* Problem requirements: Copy the portion of the material below that starts with the line containing "Guitar I (Dave" and ends with the line containing "12.4.16 14.5.16 14.5.16", including both of those lines, reproducing every character unchanged.

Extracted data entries
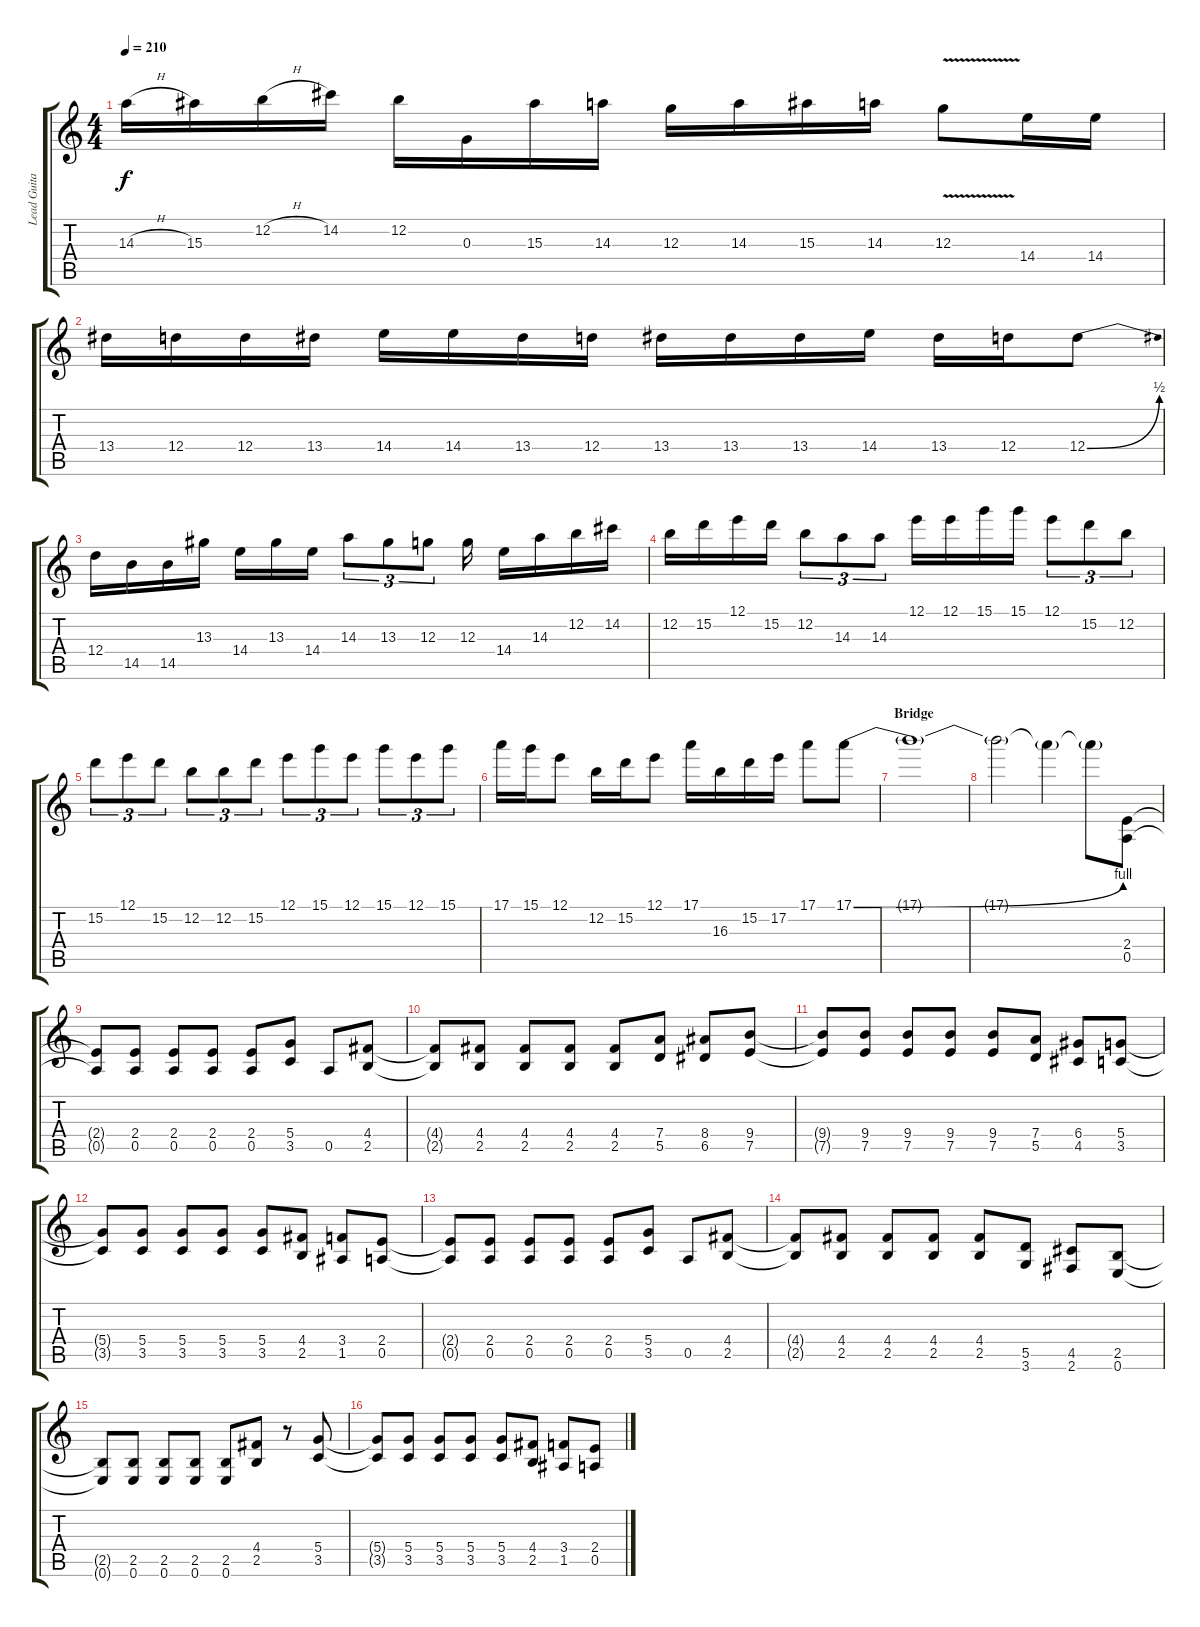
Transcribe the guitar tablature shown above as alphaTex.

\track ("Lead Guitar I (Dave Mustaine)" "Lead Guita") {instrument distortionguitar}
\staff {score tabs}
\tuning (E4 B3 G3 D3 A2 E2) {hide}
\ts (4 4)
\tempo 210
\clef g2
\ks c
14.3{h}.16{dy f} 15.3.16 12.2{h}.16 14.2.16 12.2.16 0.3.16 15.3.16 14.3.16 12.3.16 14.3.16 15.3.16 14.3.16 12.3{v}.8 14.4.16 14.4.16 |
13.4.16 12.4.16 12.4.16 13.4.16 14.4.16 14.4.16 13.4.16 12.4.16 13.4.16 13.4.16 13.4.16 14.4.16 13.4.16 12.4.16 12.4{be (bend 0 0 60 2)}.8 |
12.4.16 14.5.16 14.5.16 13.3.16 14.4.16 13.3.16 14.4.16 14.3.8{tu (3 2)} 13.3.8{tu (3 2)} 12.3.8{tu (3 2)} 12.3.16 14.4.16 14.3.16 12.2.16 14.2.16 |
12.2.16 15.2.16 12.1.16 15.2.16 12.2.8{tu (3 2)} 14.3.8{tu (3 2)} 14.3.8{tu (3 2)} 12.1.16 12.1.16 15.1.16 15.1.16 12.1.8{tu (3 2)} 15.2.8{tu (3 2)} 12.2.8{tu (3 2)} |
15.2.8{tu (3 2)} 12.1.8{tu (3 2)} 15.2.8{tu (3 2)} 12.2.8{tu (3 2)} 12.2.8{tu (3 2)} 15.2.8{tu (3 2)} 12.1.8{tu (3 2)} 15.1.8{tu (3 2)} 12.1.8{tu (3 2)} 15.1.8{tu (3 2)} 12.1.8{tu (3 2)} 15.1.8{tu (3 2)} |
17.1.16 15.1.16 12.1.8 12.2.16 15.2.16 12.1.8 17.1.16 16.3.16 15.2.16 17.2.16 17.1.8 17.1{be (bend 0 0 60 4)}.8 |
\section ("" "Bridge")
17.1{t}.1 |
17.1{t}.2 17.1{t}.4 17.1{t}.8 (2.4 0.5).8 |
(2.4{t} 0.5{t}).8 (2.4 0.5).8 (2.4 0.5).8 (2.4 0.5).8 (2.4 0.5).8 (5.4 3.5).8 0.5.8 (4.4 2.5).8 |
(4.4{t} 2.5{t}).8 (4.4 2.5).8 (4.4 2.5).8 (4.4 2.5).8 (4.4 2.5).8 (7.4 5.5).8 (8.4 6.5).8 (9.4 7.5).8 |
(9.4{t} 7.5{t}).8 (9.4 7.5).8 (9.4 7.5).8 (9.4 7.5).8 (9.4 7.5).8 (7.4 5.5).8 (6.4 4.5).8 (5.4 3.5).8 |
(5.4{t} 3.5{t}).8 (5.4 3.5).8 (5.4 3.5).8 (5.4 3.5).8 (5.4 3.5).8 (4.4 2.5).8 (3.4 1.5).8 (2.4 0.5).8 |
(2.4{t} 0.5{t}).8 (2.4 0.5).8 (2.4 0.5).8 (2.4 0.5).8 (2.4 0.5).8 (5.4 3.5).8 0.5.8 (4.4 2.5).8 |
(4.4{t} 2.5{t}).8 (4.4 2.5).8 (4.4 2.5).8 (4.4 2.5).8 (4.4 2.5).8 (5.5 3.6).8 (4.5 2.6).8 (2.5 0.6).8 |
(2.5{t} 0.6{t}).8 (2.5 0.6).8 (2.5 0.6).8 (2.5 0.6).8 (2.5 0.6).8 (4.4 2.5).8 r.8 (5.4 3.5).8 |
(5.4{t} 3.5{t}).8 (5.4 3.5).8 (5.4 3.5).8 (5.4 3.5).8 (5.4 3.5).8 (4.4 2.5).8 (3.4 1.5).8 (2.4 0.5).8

* * *

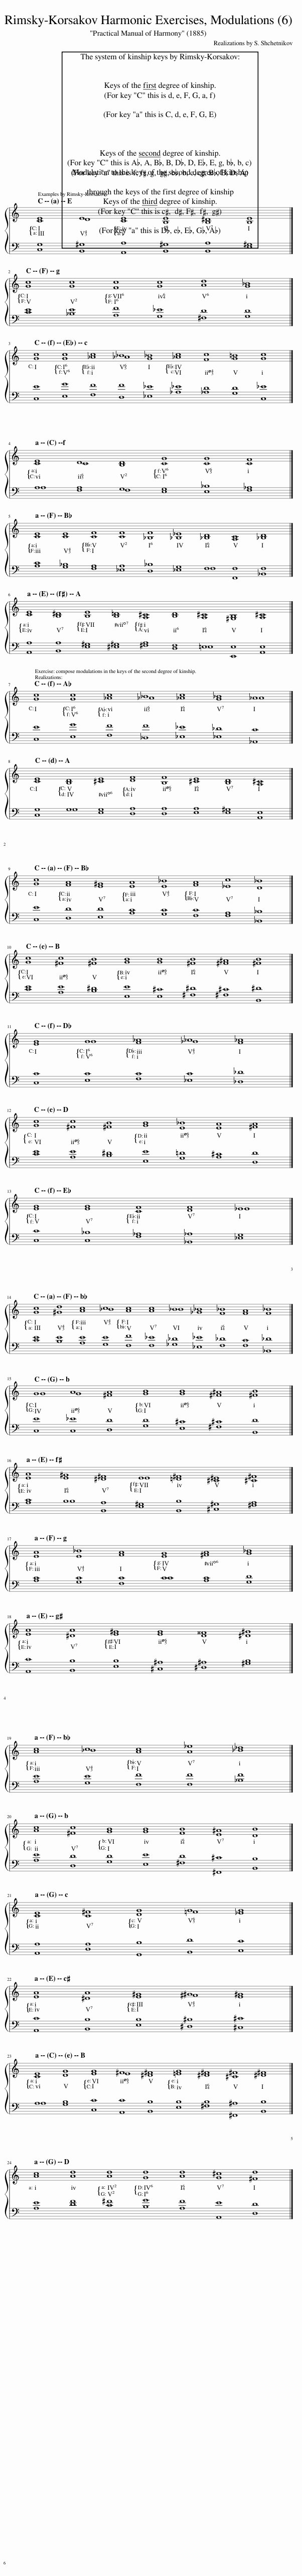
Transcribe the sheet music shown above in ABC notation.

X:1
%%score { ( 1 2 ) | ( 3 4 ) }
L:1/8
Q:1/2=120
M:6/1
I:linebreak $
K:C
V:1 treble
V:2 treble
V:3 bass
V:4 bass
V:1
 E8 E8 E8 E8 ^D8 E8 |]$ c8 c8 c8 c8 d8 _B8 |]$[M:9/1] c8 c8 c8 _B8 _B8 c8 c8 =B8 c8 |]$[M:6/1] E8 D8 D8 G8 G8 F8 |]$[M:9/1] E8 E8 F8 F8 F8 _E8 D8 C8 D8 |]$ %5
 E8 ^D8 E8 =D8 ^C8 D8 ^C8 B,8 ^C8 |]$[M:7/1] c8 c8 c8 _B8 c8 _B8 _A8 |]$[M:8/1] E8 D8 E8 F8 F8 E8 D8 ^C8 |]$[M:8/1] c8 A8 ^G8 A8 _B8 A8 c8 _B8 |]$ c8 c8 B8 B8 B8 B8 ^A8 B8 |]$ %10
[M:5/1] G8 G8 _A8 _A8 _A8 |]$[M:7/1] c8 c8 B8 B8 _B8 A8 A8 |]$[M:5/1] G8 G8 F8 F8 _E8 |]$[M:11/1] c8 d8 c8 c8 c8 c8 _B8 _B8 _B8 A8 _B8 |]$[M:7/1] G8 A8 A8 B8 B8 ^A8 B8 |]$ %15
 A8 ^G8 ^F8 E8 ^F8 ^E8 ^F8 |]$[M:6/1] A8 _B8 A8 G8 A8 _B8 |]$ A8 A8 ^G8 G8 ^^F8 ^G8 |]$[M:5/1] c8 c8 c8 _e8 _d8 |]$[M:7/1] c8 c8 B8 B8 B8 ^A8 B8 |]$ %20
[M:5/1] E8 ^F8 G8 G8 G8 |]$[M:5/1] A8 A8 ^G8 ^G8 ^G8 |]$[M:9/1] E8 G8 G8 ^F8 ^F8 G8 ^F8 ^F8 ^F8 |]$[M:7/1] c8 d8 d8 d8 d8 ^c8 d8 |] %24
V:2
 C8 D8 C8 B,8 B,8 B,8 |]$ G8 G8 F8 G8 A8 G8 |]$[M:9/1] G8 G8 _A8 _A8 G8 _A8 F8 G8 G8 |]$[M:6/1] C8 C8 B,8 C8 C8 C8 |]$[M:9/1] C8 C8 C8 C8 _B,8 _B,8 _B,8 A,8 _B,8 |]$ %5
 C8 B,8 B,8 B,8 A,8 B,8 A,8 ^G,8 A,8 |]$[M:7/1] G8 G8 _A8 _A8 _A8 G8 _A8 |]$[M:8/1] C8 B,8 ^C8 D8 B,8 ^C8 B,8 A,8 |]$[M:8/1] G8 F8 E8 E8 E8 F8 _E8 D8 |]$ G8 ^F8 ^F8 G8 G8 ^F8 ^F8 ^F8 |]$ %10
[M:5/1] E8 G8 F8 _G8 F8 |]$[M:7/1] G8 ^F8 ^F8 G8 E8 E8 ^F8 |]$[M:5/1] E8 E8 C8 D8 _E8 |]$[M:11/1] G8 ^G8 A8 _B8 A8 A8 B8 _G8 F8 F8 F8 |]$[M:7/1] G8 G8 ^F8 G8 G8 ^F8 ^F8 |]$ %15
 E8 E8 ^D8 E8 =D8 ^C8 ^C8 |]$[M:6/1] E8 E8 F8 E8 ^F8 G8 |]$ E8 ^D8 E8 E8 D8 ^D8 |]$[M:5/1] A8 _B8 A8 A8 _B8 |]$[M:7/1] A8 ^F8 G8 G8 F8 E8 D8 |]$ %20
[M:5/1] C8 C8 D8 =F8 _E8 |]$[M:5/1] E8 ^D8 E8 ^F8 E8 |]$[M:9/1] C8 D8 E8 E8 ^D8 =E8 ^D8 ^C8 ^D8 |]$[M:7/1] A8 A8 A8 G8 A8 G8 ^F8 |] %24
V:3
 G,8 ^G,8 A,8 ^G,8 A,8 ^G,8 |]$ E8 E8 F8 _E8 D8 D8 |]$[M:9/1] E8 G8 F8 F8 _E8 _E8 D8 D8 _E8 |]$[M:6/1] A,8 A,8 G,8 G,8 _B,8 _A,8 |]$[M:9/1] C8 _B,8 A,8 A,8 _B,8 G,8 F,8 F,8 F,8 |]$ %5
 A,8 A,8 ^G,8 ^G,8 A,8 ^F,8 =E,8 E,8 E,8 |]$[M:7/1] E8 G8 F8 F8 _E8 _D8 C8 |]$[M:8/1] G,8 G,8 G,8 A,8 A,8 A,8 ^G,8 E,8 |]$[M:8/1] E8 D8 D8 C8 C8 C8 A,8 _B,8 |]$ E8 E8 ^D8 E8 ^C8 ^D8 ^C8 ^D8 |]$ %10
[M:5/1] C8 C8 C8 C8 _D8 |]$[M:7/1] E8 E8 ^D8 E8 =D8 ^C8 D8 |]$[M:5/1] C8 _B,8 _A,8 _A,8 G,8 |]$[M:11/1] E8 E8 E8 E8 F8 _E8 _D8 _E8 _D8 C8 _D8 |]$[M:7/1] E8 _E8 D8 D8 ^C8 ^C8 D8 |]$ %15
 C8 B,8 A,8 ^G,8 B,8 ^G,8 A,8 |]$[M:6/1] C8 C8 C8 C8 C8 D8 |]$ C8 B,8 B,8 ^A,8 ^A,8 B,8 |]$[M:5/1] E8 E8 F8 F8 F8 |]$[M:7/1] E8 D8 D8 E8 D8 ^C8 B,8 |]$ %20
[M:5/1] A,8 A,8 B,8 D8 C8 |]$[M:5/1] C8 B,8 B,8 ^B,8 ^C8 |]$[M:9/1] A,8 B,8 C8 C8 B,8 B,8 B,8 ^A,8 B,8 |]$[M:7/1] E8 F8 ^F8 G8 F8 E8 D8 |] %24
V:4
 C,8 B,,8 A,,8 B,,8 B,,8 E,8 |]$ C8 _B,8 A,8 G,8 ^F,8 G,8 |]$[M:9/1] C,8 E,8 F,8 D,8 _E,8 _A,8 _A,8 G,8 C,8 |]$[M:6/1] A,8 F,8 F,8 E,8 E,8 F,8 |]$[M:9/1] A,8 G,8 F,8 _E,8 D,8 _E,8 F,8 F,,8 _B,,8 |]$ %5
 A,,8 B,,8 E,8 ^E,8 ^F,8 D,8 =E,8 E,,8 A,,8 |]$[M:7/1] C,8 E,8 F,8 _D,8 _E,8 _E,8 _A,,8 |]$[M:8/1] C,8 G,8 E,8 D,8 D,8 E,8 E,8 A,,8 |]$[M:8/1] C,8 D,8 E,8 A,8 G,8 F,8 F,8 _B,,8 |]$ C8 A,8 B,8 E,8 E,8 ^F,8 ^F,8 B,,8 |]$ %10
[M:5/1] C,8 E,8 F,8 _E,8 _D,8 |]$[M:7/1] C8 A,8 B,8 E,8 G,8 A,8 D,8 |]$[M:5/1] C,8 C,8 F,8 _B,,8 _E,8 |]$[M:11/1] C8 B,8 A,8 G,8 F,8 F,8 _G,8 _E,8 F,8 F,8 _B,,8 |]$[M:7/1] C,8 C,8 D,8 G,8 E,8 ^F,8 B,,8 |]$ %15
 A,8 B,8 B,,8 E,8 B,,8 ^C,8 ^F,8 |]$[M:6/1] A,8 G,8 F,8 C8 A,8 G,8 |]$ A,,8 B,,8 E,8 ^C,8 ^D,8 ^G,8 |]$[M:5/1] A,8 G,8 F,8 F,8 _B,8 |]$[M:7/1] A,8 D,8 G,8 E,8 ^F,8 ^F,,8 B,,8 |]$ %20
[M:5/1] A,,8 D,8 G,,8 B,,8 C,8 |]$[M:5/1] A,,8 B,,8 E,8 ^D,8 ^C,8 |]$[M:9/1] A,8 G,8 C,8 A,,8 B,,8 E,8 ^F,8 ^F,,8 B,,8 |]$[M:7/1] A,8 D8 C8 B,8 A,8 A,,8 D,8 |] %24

* Full output:
\track ("Lead Guitar I (Dave Mustaine)" "Lead Guita") {instrument distortionguitar}
\staff {score tabs}
\tuning (E4 B3 G3 D3 A2 E2) {hide}
\ts (4 4)
\tempo 210
\clef g2
\ks c
14.3{h}.16{dy f} 15.3.16 12.2{h}.16 14.2.16 12.2.16 0.3.16 15.3.16 14.3.16 12.3.16 14.3.16 15.3.16 14.3.16 12.3{v}.8 14.4.16 14.4.16 |
13.4.16 12.4.16 12.4.16 13.4.16 14.4.16 14.4.16 13.4.16 12.4.16 13.4.16 13.4.16 13.4.16 14.4.16 13.4.16 12.4.16 12.4{be (bend 0 0 60 2)}.8 |
12.4.16 14.5.16 14.5.16 13.3.16 14.4.16 13.3.16 14.4.16 14.3.8{tu (3 2)} 13.3.8{tu (3 2)} 12.3.8{tu (3 2)} 12.3.16 14.4.16 14.3.16 12.2.16 14.2.16 |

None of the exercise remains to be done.